Ana­lyzing the lipid con­tent of dried animal skin on co-​​op last summer with the Uni­ver­sity of Crete in Greece has inspired fourth-​​year chem­istry major Vic­toria Ronga to pursue a career as a food chemist.

I had a mindset that I was going to do organic syn­thesis and work for a phar­ma­ceu­tical com­pany, but this co-​​op opened my eyes to so many other things you can do with chem­istry,” Ronga said.

In Crete, the student-​​researcher used nuclear mag­netic res­o­nance spec­troscopy to ana­lyze lipid con­tent in goatskin donated by the Uni­ver­sity of Ljubl­jana in Slovenia.
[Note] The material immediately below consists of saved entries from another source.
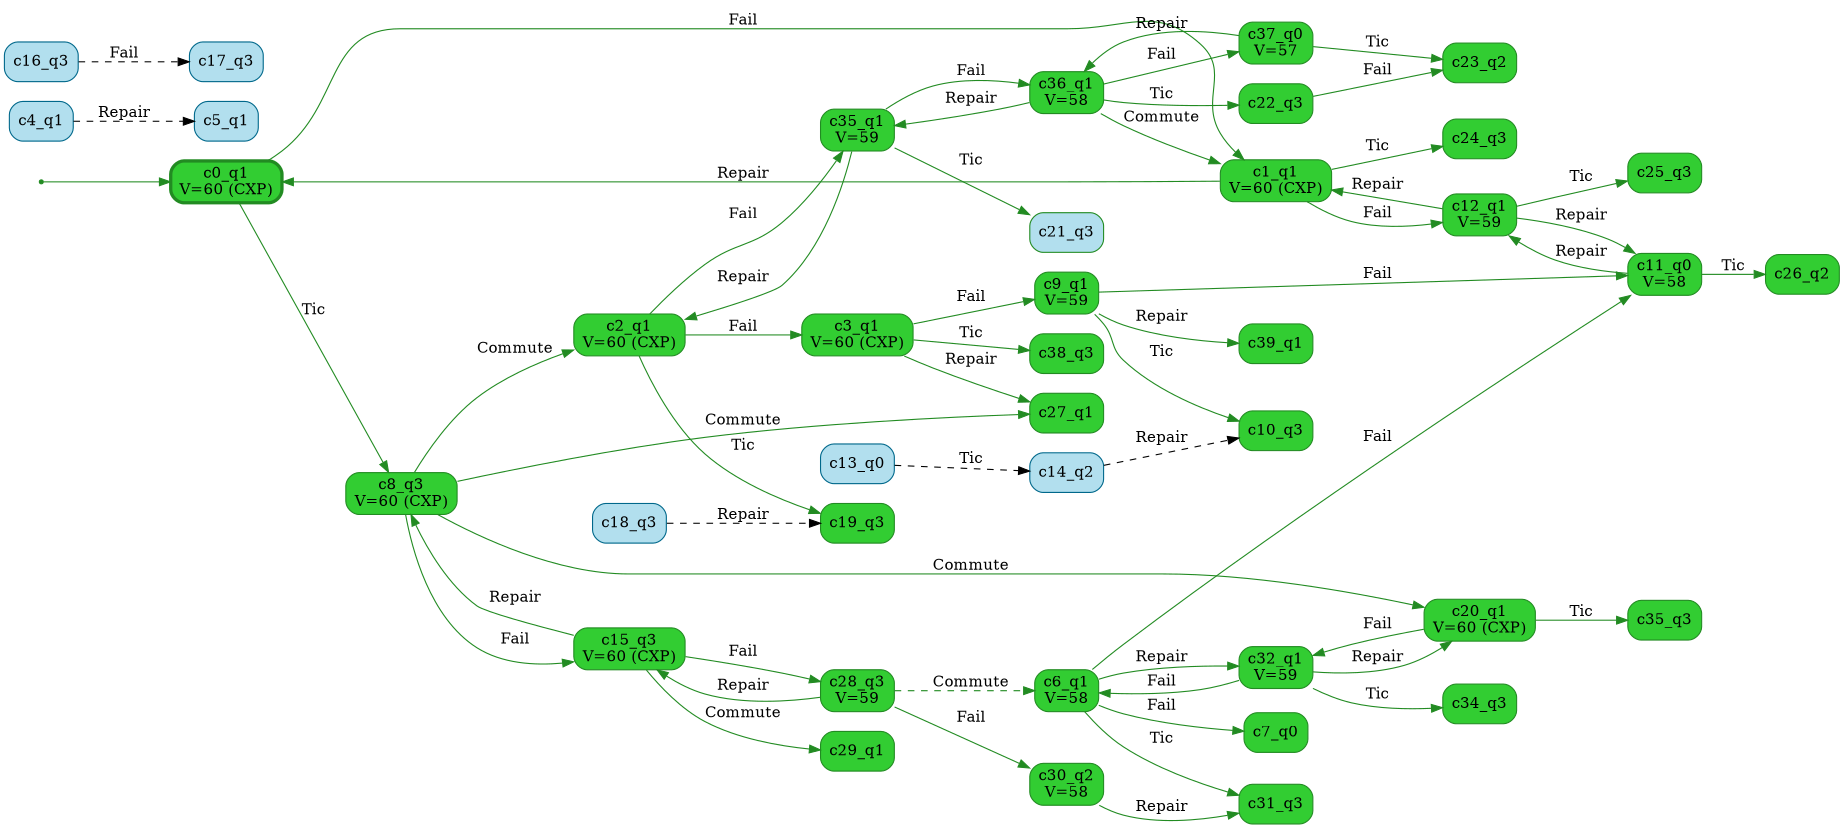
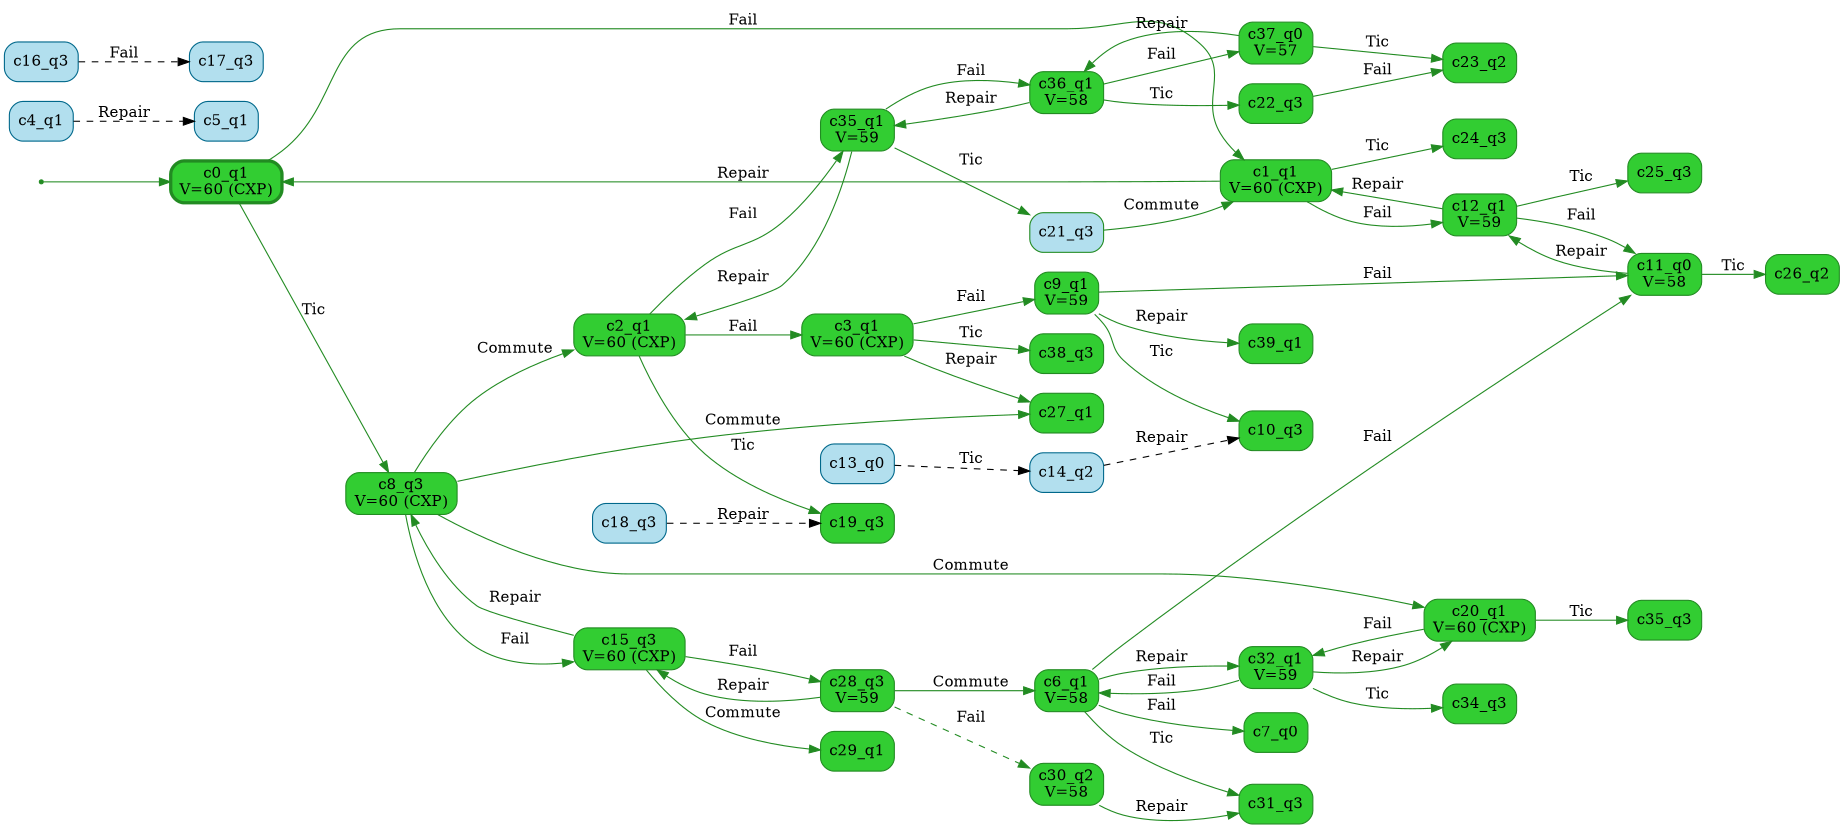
  digraph {
    rankdir=LR
    node [color=forestgreen shape=box fillcolor=limegreen style="rounded, filled"]
    edge [color=forestgreen]
    __invisible__ [shape=point fillcolor="" style=""]
    n2 [label="c0_q1\nV=60 (CXP)" penwidth=3]
    n3 [label="c1_q1\nV=60 (CXP)"]
    n4 [label="c8_q3\nV=60 (CXP)"]
    n5 [label="c12_q1\nV=59"]
    n6 [label=c24_q3]
    n7 [label="c15_q3\nV=60 (CXP)"]
    n8 [label="c20_q1\nV=60 (CXP)"]
    n9 [label="c2_q1\nV=60 (CXP)"]
    n10 [label=c27_q1]
    n11 [label="c11_q0\nV=58"]
    n12 [label=c25_q3]
    n13 [label=c26_q2]
    n14 [label="c28_q3\nV=59"]
    n15 [label=c29_q1]
    n16 [label="c32_q1\nV=59"]
    n17 [label=c35_q3]
    n18 [label="c3_q1\nV=60 (CXP)"]
    n19 [label="c35_q1\nV=59"]
    n20 [label=c19_q3]
    n21 [label="c6_q1\nV=58"]
    n22 [label="c30_q2\nV=58"]
    n23 [label=c7_q0]
    n24 [label=c31_q3]
    n25 [label=c34_q3]
    n26 [label="c9_q1\nV=59"]
    n27 [label=c38_q3]
    n28 [label="c36_q1\nV=58"]
    n29 [fillcolor=lightblue2 label=c21_q3]
    n30 [label=c10_q3]
    n31 [label=c39_q1]
    n32 [label="c37_q0\nV=57"]
    n33 [label=c22_q3]
    n34 [label=c23_q2]
    n35 [color=deepskyblue4 fillcolor=lightblue2 label=c4_q1]
    n36 [color=deepskyblue4 fillcolor=lightblue2 label=c5_q1]
    n37 [color=deepskyblue4 fillcolor=lightblue2 label=c13_q0]
    n38 [color=deepskyblue4 fillcolor=lightblue2 label=c14_q2]
    n39 [color=deepskyblue4 fillcolor=lightblue2 label=c16_q3]
    n40 [color=deepskyblue4 fillcolor=lightblue2 label=c17_q3]
    n41 [color=deepskyblue4 fillcolor=lightblue2 label=c18_q3]
    __invisible__ -> n2
    n2 -> n3 [label=Fail]
    n2 -> n4 [label=Tic]
    n3 -> n2 [label=Repair]
    n3 -> n5 [label=Fail]
    n3 -> n6 [label=Tic]
    n4 -> n7 [label=Fail]
    n4 -> n8 [label=Commute]
    n4 -> n9 [label=Commute]
    n4 -> n10 [label=Commute]
    n5 -> n3 [label=Repair]
-   n5 -> n11 [label=Repair]
+   n5 -> n11 [label=Fail]
    n5 -> n12 [label=Tic]
    n7 -> n4 [label=Repair]
    n7 -> n14 [label=Fail]
    n7 -> n15 [label=Commute]
    n8 -> n16 [label=Fail]
    n8 -> n17 [label=Tic]
    n9 -> n18 [label=Fail]
    n9 -> n19 [label=Fail]
    n9 -> n20 [label=Tic]
    n11 -> n5 [label=Repair]
    n11 -> n13 [label=Tic]
    n14 -> n7 [label=Repair]
-   n14 -> n21 [label=Commute style=dashed]
-   n14 -> n22 [label=Fail]
+   n14 -> n21 [label=Commute]
+   n14 -> n22 [label=Fail style=dashed]
    n16 -> n8 [label=Repair]
    n16 -> n21 [label=Fail]
    n16 -> n25 [label=Tic]
    n18 -> n10 [label=Repair]
    n18 -> n26 [label=Fail]
    n18 -> n27 [label=Tic]
    n19 -> n9 [label=Repair]
    n19 -> n28 [label=Fail]
    n19 -> n29 [label=Tic]
    n21 -> n11 [label=Fail]
    n21 -> n16 [label=Repair]
    n21 -> n23 [label=Fail]
    n21 -> n24 [label=Tic]
    n22 -> n24 [label=Repair]
    n26 -> n11 [label=Fail]
    n26 -> n30 [label=Tic]
    n26 -> n31 [label=Repair]
    n28 -> n19 [label=Repair]
    n28 -> n32 [label=Fail]
    n28 -> n33 [label=Tic]
-   n28 -> n3 [label=Commute]
+   n29 -> n3 [label=Commute]
    n32 -> n28 [label=Repair]
    n32 -> n34 [label=Tic]
    n33 -> n34 [label=Fail]
    n35 -> n36 [color=black label=Repair style=dashed]
    n37 -> n38 [color=black label=Tic style=dashed]
    n38 -> n30 [color=black label=Repair style=dashed]
    n39 -> n40 [color=black label=Fail style=dashed]
    n41 -> n20 [color=black label=Repair style=dashed]
  }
Ronga said animal skin with high con­cen­tra­tions of free fatty acids is indica­tive of increased degra­da­tion. Animal skin degra­da­tion, she noted, is an impor­tant factor for art preser­va­tion­ists to con­sider when choosing restora­tion methods.

It was incred­ible to see the phys­ical sci­ence behind his­tory,” Ronga said. “Everyone was shocked to find out that I was working with archae­o­log­ical materials.”

The unusual nature of the expe­ri­en­tial learning oppor­tu­nity encour­aged Ronga to explore the poten­tial of com­pleting her next co-​​op in the field of food chem­istry, which she called the “black magic of the chem­istry world.”

The Reading, Mass., native said Chicago and New Jersey are hubs for food chemists, who use their exper­tise to engi­neer nat­ural and arti­fi­cial fla­vors. As Ronga put it, “It’s more an art form than pure science.”

Her love for food, chem­istry and the unknown pulled her in this direc­tion. Ronga gave one example of com­bining all three pur­suits. “There’s a lot of chem­istry involved in baking,” she explained. “If you know the chem­istry behind it, then you can make some­thing new.”

What’s her favorite food? “Any­thing with sugar in it,” she quipped. “I have a major sweet tooth.”

Ronga, who lived in Crete with stu­dents from Spain and Fin­land, encour­aged stu­dents studying or working abroad to build a peer sup­port system. “It was like having a family in a for­eign country,” said Ronga, who expressed interest in com­pleting a second inter­na­tional co-​​op. “We helped each other with everything.”